Pemudik motor melintas di jalan Pamanukan, Jawa Barat. Pengendara roda dua wajib memahami  faktor penyebab kecelakaan saat mudik Lebaran yakni manusia, kendaraan, dan lingkungan. Foto: Republika/Edwin Dwi Putranto Pemudik motor melintas di jalan Pamanukan, Jawa Barat. Pengendara roda dua wajib memahami faktor penyebab kecelakaan saat mudik Lebaran yakni manusia, kendaraan, dan lingkungan.

REPUBLIKA.CO.ID, JAKARTA -- Pengendara roda dua wajib memahami  faktor penyebab kecelakaan saat mudik Lebaran.
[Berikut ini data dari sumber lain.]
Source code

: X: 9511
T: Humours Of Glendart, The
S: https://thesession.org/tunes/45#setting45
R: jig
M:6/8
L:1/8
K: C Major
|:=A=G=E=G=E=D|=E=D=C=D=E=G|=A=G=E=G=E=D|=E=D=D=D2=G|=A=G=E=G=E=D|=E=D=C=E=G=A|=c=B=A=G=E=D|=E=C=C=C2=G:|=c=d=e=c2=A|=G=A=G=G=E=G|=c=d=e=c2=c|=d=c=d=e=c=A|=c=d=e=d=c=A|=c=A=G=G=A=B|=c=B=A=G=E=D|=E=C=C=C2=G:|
Guru Besar Bidang Transportasi Universitas Indonesia (UI) Prof Dr Sutanto Soehodho mengatakan 3 faktor penyebab tersebut yakni manusia (pengendara), kendaraan, dan lingkungan.

Dia menyebut, mereka yang sakit atau kurang fit saat berkendara memiliki risiko kecelakaan lebih tinggi. Fatigue atau kelelahan adalah faktor utama seseorang mengalami kecelakaan. Kelelahan ini dapat muncul karena waktu berkendara yang terlalu lama tanpa istirahat, bisa disebabkan oleh jarak yang jauh atau kondisi macet.

Baca Juga

Banyak masyarakat yang memilih sepeda motor untuk mudik karena kendaraan ini bersifat fleksibel, door to door, dan hemat. Dikatakannya pengendara sepeda motor merasa lebih bebas untuk menentukan jadwal mudik tanpa perlu bergantung pada ketersediaan armada transportasi publik. Sepeda motor bersifat door to door karena pemudik dapat memanfaatkannya untuk kepentingan lain, misalnya berkunjung ke sanak saudara atau berlibur ke tempat wisata.
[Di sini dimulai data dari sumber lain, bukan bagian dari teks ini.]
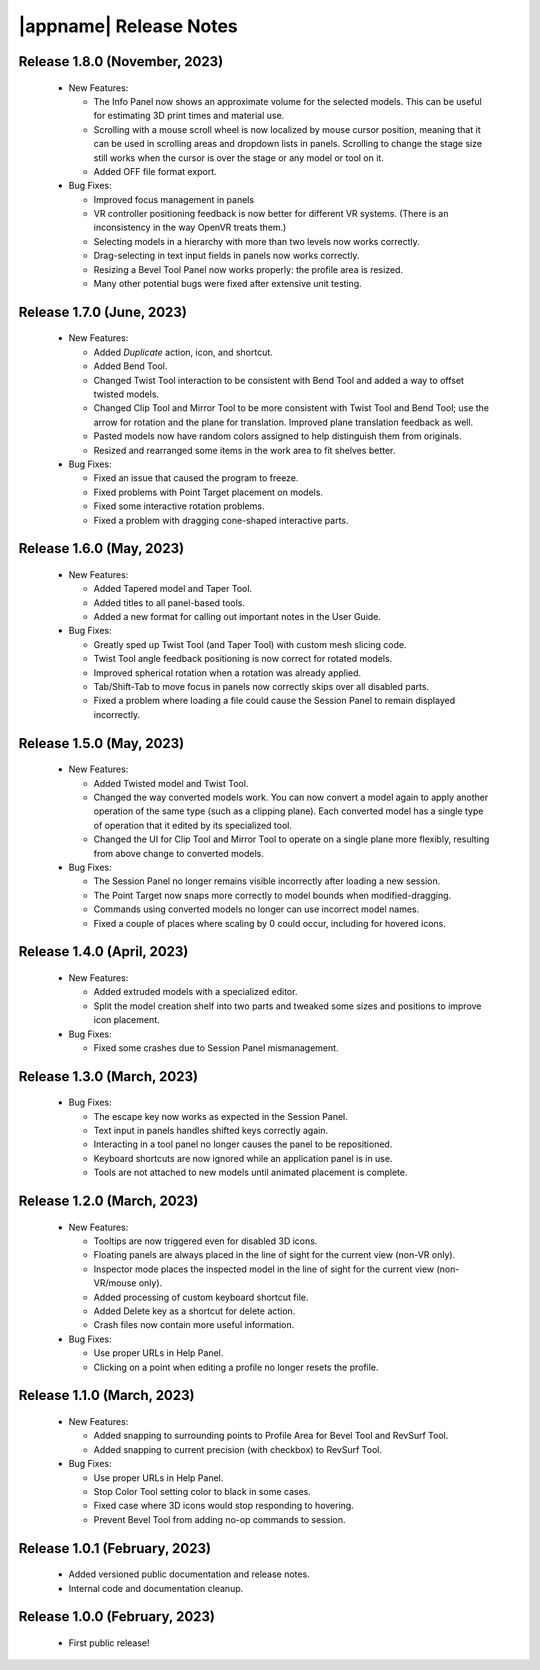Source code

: |appname| Release Notes
=======================

Release 1.8.0 (November, 2023)
------------------------------

 - New Features:

   - The Info Panel now shows an approximate volume for the selected models.
     This can be useful for estimating 3D print times and material use.

   - Scrolling with a mouse scroll wheel is now localized by mouse cursor
     position, meaning that it can be used in scrolling areas and dropdown
     lists in panels. Scrolling to change the stage size still works when the
     cursor is over the stage or any model or tool on it.

   - Added OFF file format export.

 - Bug Fixes:

   - Improved focus management in panels

   - VR controller positioning feedback is now better for different VR
     systems. (There is an inconsistency in the way OpenVR treats them.)

   - Selecting models in a hierarchy with more than two levels now works
     correctly.

   - Drag-selecting in text input fields in panels now works correctly.

   - Resizing a Bevel Tool Panel now works properly: the profile area is
     resized.

   - Many other potential bugs were fixed after extensive unit testing.

Release 1.7.0 (June, 2023)
---------------------------

 - New Features:

   - Added *Duplicate* action, icon, and shortcut.

   - Added Bend Tool.

   - Changed Twist Tool interaction to be consistent with Bend Tool and added a
     way to offset twisted models.

   - Changed Clip Tool and Mirror Tool to be more consistent with Twist Tool
     and Bend Tool; use the arrow for rotation and the plane for translation.
     Improved plane translation feedback as well.

   - Pasted models now have random colors assigned to help distinguish them
     from originals.

   - Resized and rearranged some items in the work area to fit shelves better.

 - Bug Fixes:

   - Fixed an issue that caused the program to freeze.

   - Fixed problems with Point Target placement on models.

   - Fixed some interactive rotation problems.

   - Fixed a problem with dragging cone-shaped interactive parts.


Release 1.6.0 (May, 2023)
---------------------------

 - New Features:

   - Added Tapered model and Taper Tool.

   - Added titles to all panel-based tools.

   - Added a new format for calling out important notes in the User Guide.

 - Bug Fixes:

   - Greatly sped up Twist Tool (and Taper Tool) with custom mesh slicing code.

   - Twist Tool angle feedback positioning is now correct for rotated models.

   - Improved spherical rotation when a rotation was already applied.

   - Tab/Shift-Tab to move focus in panels now correctly skips over all
     disabled parts.

   - Fixed a problem where loading a file could cause the Session Panel to
     remain displayed incorrectly.


Release 1.5.0 (May, 2023)
---------------------------

 - New Features:

   - Added Twisted model and Twist Tool.

   - Changed the way converted models work. You can now convert a model again
     to apply another operation of the same type (such as a clipping
     plane). Each converted model has a single type of operation that it edited
     by its specialized tool.

   - Changed the UI for Clip Tool and Mirror Tool to operate on a single plane
     more flexibly, resulting from above change to converted models.

 - Bug Fixes:

   - The Session Panel no longer remains visible incorrectly after loading a
     new session.

   - The Point Target now snaps more correctly to model bounds when
     modified-dragging.

   - Commands using converted models no longer can use incorrect model names.

   - Fixed a couple of places where scaling by 0 could occur, including for
     hovered icons.

Release 1.4.0 (April, 2023)
---------------------------

 - New Features:

   - Added extruded models with a specialized editor.

   - Split the model creation shelf into two parts and tweaked some sizes and
     positions to improve icon placement.

 - Bug Fixes:

   - Fixed some crashes due to Session Panel mismanagement.

Release 1.3.0 (March, 2023)
---------------------------

 - Bug Fixes:

   - The escape key now works as expected in the Session Panel.

   - Text input in panels handles shifted keys correctly again.

   - Interacting in a tool panel no longer causes the panel to be repositioned.

   - Keyboard shortcuts are now ignored while an application panel is in use.

   - Tools are not attached to new models until animated placement is complete.

Release 1.2.0 (March, 2023)
---------------------------

 - New Features:

   - Tooltips are now triggered even for disabled 3D icons.

   - Floating panels are always placed in the line of sight for the current
     view (non-VR only).

   - Inspector mode places the inspected model in the line of sight for the
     current view (non-VR/mouse only).

   - Added processing of custom keyboard shortcut file.

   - Added Delete key as a shortcut for delete action.

   - Crash files now contain more useful information.

 - Bug Fixes:

   - Use proper URLs in Help Panel.

   - Clicking on a point when editing a profile no longer resets the profile.

Release 1.1.0 (March, 2023)
---------------------------

 - New Features:

   - Added snapping to surrounding points to Profile Area for Bevel Tool and
     RevSurf Tool.

   - Added snapping to current precision (with checkbox) to RevSurf Tool.

 - Bug Fixes:

   - Use proper URLs in Help Panel.

   - Stop Color Tool setting color to black in some cases.

   - Fixed case where 3D icons would stop responding to hovering.

   - Prevent Bevel Tool from adding no-op commands to session.

Release 1.0.1 (February, 2023)
------------------------------

 - Added versioned public documentation and release notes.

 - Internal code and documentation cleanup.

Release 1.0.0 (February, 2023)
------------------------------

 - First public release!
Selain itu, kendaraan ini juga lebih hemat biaya. Meski demikian, Prof Sutanto menilai adanya risiko yang tinggi bagi pemudik dengan sepeda motor jika melakukan perjalanan jarak jauh.
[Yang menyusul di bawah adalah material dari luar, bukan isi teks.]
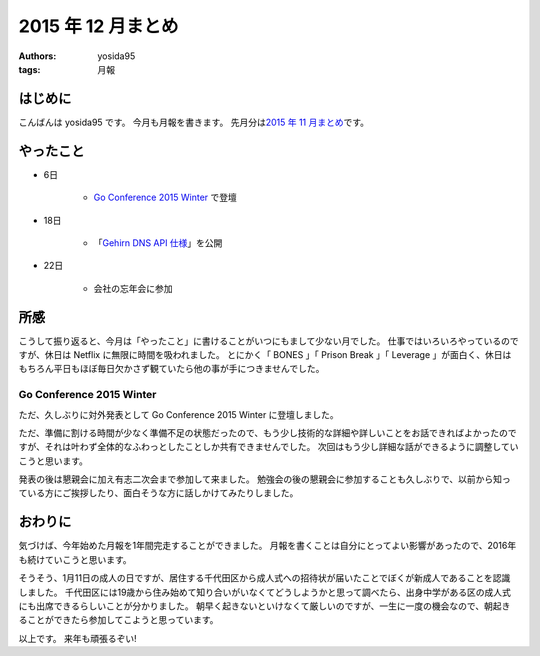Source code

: 2015 年 12 月まとめ
===================

:authors: yosida95
:tags: 月報

はじめに
--------

こんばんは yosida95 です。
今月も月報を書きます。
先月分は\ `2015 年 11 月まとめ <{filename}/2015/11/30/memoir-201511.rst>`_\ です。


やったこと
----------

- 6日

   - `Go Conference 2015 Winter <http://eventdots.jp/event/573121>`__ で登壇

- 18日

   - 「\ `Gehirn DNS API 仕様 <{filename}/2015/12/18/gehirn_dns_api_spec.rst>`_\ 」を公開

- 22日

   - 会社の忘年会に参加

所感
----

こうして振り返ると、今月は「やったこと」に書けることがいつにもまして少ない月でした。
仕事ではいろいろやっているのですが、休日は Netflix に無限に時間を吸われました。
とにかく「 BONES 」「 Prison Break 」「 Leverage 」が面白く、休日はもちろん平日もほぼ毎日欠かさず観ていたら他の事が手につきませんでした。


Go Conference 2015 Winter
^^^^^^^^^^^^^^^^^^^^^^^^^

ただ、久しぶりに対外発表として Go Conference 2015 Winter に登壇しました。

.. raw:: html

    <script async class="speakerdeck-embed" data-id="fe2293c9637b46a6bf718eff4c6b7c19" data-ratio="1.33333333333333" src="//speakerdeck.com/assets/embed.js"></script>

ただ、準備に割ける時間が少なく準備不足の状態だったので、もう少し技術的な詳細や詳しいことをお話できればよかったのですが、それは叶わず全体的なふわっとしたことしか共有できませんでした。
次回はもう少し詳細な話ができるように調整していこうと思います。

発表の後は懇親会に加え有志二次会まで参加して来ました。
勉強会の後の懇親会に参加することも久しぶりで、以前から知っている方にご挨拶したり、面白そうな方に話しかけてみたりしました。

.. raw:: html

   <blockquote class="twitter-tweet" lang="en"><p lang="en" dir="ltr"><a href="https://twitter.com/hashtag/gocon?src=hash">#gocon</a> with <a href="https://twitter.com/enneff">@enneff</a> <a href="https://t.co/uTGJvV9R0T">pic.twitter.com/uTGJvV9R0T</a></p>&mdash; Taichi Nakashima (@deeeet) <a href="https://twitter.com/deeeet/status/673501435451990016">December 6, 2015</a></blockquote>

おわりに
--------

気づけば、今年始めた月報を1年間完走することができました。
月報を書くことは自分にとってよい影響があったので、2016年も続けていこうと思います。

そうそう、1月11日の成人の日ですが、居住する千代田区から成人式への招待状が届いたことでぼくが新成人であることを認識しました。
千代田区には19歳から住み始めて知り合いがいなくてどうしようかと思って調べたら、出身中学がある区の成人式にも出席できるらしいことが分かりました。
朝早く起きないといけなくて厳しいのですが、一生に一度の機会なので、朝起きることができたら参加してこようと思っています。

以上です。
来年も頑張るぞい!
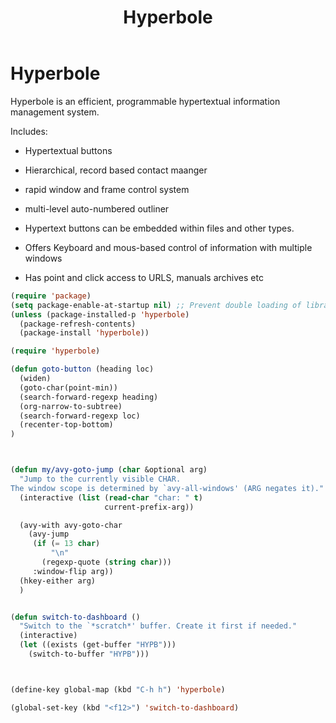 #+TITLE: Hyperbole

* Hyperbole
  Hyperbole is an efficient, programmable hypertextual information
  management system.

  Includes:
  - Hypertextual buttons
  - Hierarchical, record based contact maanger
  - rapid window and frame control system
  - multi-level auto-numbered outliner

  - Hypertext buttons can be embedded within files and other types.
  - Offers Keyboard and mous-based control of information with multiple
    windows
  - Has point and click access to URLS, manuals archives etc
  
#+BEGIN_SRC emacs-lisp
(require 'package)
(setq package-enable-at-startup nil) ;; Prevent double loading of libraries
(unless (package-installed-p 'hyperbole)
  (package-refresh-contents)
  (package-install 'hyperbole))

(require 'hyperbole)

(defun goto-button (heading loc)
  (widen)
  (goto-char(point-min))
  (search-forward-regexp heading)
  (org-narrow-to-subtree)
  (search-forward-regexp loc)
  (recenter-top-bottom)
)



(defun my/avy-goto-jump (char &optional arg)
  "Jump to the currently visible CHAR.
The window scope is determined by `avy-all-windows' (ARG negates it)."
  (interactive (list (read-char "char: " t)
                     current-prefix-arg))

  (avy-with avy-goto-char
    (avy-jump
     (if (= 13 char)
         "\n"
       (regexp-quote (string char)))
     :window-flip arg))
  (hkey-either arg)
  )


(defun switch-to-dashboard ()
  "Switch to the `*scratch*' buffer. Create it first if needed."
  (interactive)
  (let ((exists (get-buffer "HYPB")))
    (switch-to-buffer "HYPB")))



(define-key global-map (kbd "C-h h") 'hyperbole)

(global-set-key (kbd "<f12>") 'switch-to-dashboard)




#+END_SRC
“Perjalanan mudik kadang-kadang satu motor memuat suami-istri dan anaknya, ditambah dengan beban muatan barang yang dibawa. Ini tentu sangat berbahaya. Apalagi, badan motor tidak bisa melindungi penggunanya, justru badan kita yang melindungi motor, sehingga jika terjatuh, pengendara berisiko terluka parah,” ujarnya, baru-baru ini.

Menurut dia, jika seseorang menempuh jarak yang tidak terlalu jauh, tetapi kondisi lalu lintas macet, sehingga menghabiskan waktu lama, itu dapat menimbulkan kelelahan, baik secara fisik maupun emosional. Hal ini dapat memengaruhi kebiasaan dan kemampuan motorik seseorang saat berkendara.

Faktor kendaraan juga menjadi penyebab terjadinya kecelakaan. Rem yang aus, ban yang botak, sistem penerangan yang tidak berfungsi atau masalah lainnya dapat menyebabkan terjadinya hilang kendali saat mengemudi. Selain itu, masalah lingkungan juga menjadi faktor penyebab kecelakaan.

Masalah lingkungan ini tidak hanya meliputi kondisi alam dan cuaca, tetapi juga infrastruktur jalan. Kondisi jalan yang tidak rata, berlubang atau licin, serta penerangan jalan yang tidak memadai dapat menyebabkan kecelakaan bagi pengendara motor.

Prof Sutanto menyarankan kepada para pengendara motor untuk menghindari rute yang tidak dikenali. Selain kondisi alamnya yang tidak familiar, keamanan dan keselamatan pengendara juga berisiko, misalnya daerah yang dilewati ternyata memiliki tingkat kriminalitas yang tinggi.

"Mereka sebaiknya mencari informasi seputar rute, cuaca, titik rawan kecelakaan (black spot), fasilitas kesehatan, rest area, dan informasi penting lainnya sebelum melakukan perjalanan," kata dia.

Pengendara motor juga diimbau untuk menghindari jalur yang dipenuhi kendaraan logistik dan komersil seperti truk karena saat momen Lebaran, permintaan logistik juga tinggi. Mereka yang melakukan perjalanan dengan jarak lebih dari 50–60 km sebaiknya tidak membawa penumpang tambahan, karena faktor fatigue akan sangat luar biasa. Upayakan pengendara untuk beristirahat secara berkala.

Prof Sutanto mengimbau pemudik agar memilih moda transportasi yang tepat. Dalam sistem transportasi, kondisi yang mestinya standar adalah pilihan kendaraan berdasarkan jarak. Jika menempuh jarak jauh, sebaiknya pengendara melakukan perjalanan dengan kendaraan yang aman.

"Apalagi, jika pemudik lebih dari satu orang, alangkah baiknya mereka menggunakan kendaraan umum dan mengirimkan sepeda motornya melalui jasa pengiriman, misalnya melalui kereta api atau kapal laut, sehingga pemudik selamat sampai tujuan,” kata Prof Sutanto.